Матушка, успокоенная тем, что я в Москве при великой княгине, осталась еще на время в Архангельском. В усадьбе было пусто. Отец пропадал целыми днями на службе. Я же ездил по делам в Москву и возвращался в усадьбу лишь к ужину. Поздно вечером отец уходил к себе, а мы с матушкой засиживались за полночь. Горе нас сблизило, но из-за болезни ее я не решался говорить с ней свободно, как хотелось бы, и оттого страдал. В комнату к себе я шел скорее думать, нежели спать. Благочестивые книжки матушки и великой княгини я не раскрывал. Тех московских слов хватало мне для моих размышлений. До сей поры я жил для наслаждений, любое страдание отвергая. Мне и в голову не приходило, что есть что-то важнее богатства и власти, какую богатство дает. Прежде я этим чванился. Но, перестав и богатством, и властью дорожить, я обрел истинное сокровище – свободу.
И я решил изменить свою жизнь. Планов у меня было множество. Думаю, не покинь я родины, осуществил бы их. Хотел я превратить Архангельское в художественный центр, выстроив в окрестностях усадьбы жилища в едином стиле для художников, музыкантов, артистов, писателей. Была б у них там своя академия искусств, консерватория, театр. Сам дворец я превратил бы в музей, отведя несколько залов для выставок. Украсил бы парк, преградил бы реку плотиной, чтобы залить окрестные поля и устроить большое озеро, и продлил бы террасы до самой воды.
Думал я не только об Архангельском. В Москве и Петербурге мы имели дома, в которых не жили. Я мог бы сделать из них больницы, клиники, приюты для стариков. А в петербургском на Мойке и московском Ивана Грозного – создал бы музей с лучшими вещами из наших коллекций.
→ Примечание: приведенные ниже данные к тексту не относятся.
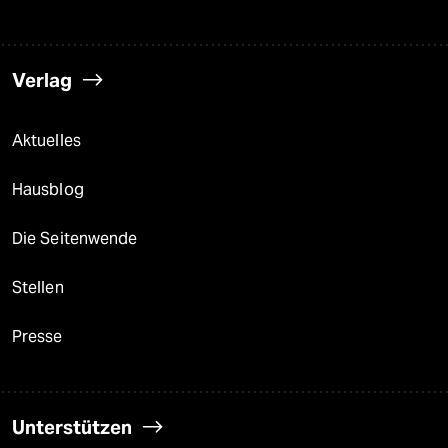
Verlag
Aktuelles
Hausblog
Die Seitenwende
Stellen
Presse
Unterstützen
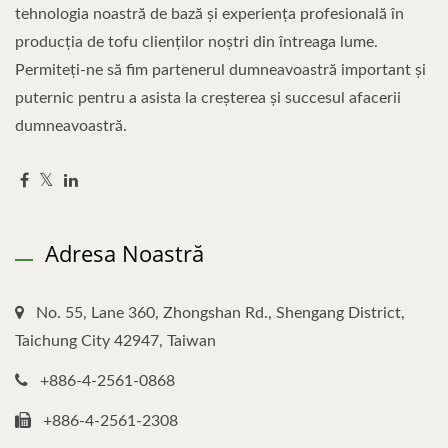
tehnologia noastră de bază și experiența profesională în
producția de tofu clienților noștri din întreaga lume.
Permiteți-ne să fim partenerul dumneavoastră important și
puternic pentru a asista la creșterea și succesul afacerii
dumneavoastră.
Adresa Noastră
No. 55, Lane 360, Zhongshan Rd., Shengang District,
Taichung City 42947, Taiwan
+886-4-2561-0868
+886-4-2561-2308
В крымском и кавказском имениях открыл бы санатории. Одну-две комнаты от всех домов и усадеб оставил бы самому себе. Земли пошли бы крестьянам, заводы и фабрики стали бы акционерными компаниями. Продажа вещей и драгоценностей, не имеющих большого художественного и исторического интереса, плюс банковские счета составили бы капитал, на который осуществил бы я всё задуманное.
Были это мечты, однако неотступные. И строил я планы, и строил. Так что новое идеальное Архангельское стал видеть порой во сне.
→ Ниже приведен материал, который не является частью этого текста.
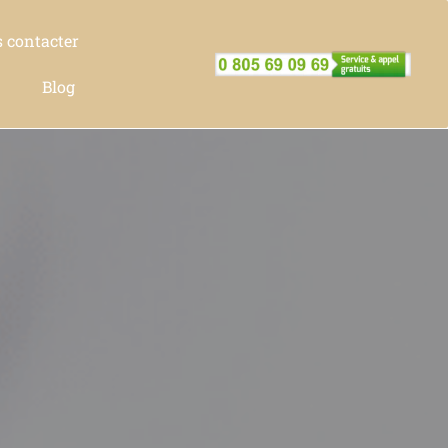
 contacter
Blog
Планами я поделился с матушкой и великой княгиней. Великая княгиня поняла и одобрила, матушка – нет. Будущее мое виделось матушке иначе. Я был последним в роду Юсуповых и потому, говорила она, должен жениться. Я отвечал, что не склонен к семейной жизни и что, если обзаведусь детьми, не смогу пустить состояние на проекты свои. Добавил, что, закипи революционные страсти, жить, как в екатерининские времена, мы не сможем. А жить усредненно-обывательски в нашей-то обстановке – бессмыслица и безвкусица. Я хотел сохранить Архангельское прекрасно-роскошным и, значит, не мог держать его для десятка счастливцев, но обязан был открыть возможно большему числу ценителей.
Матушку я убедить не мог. Спор наш ее только расстраивал, и спорить я перестал.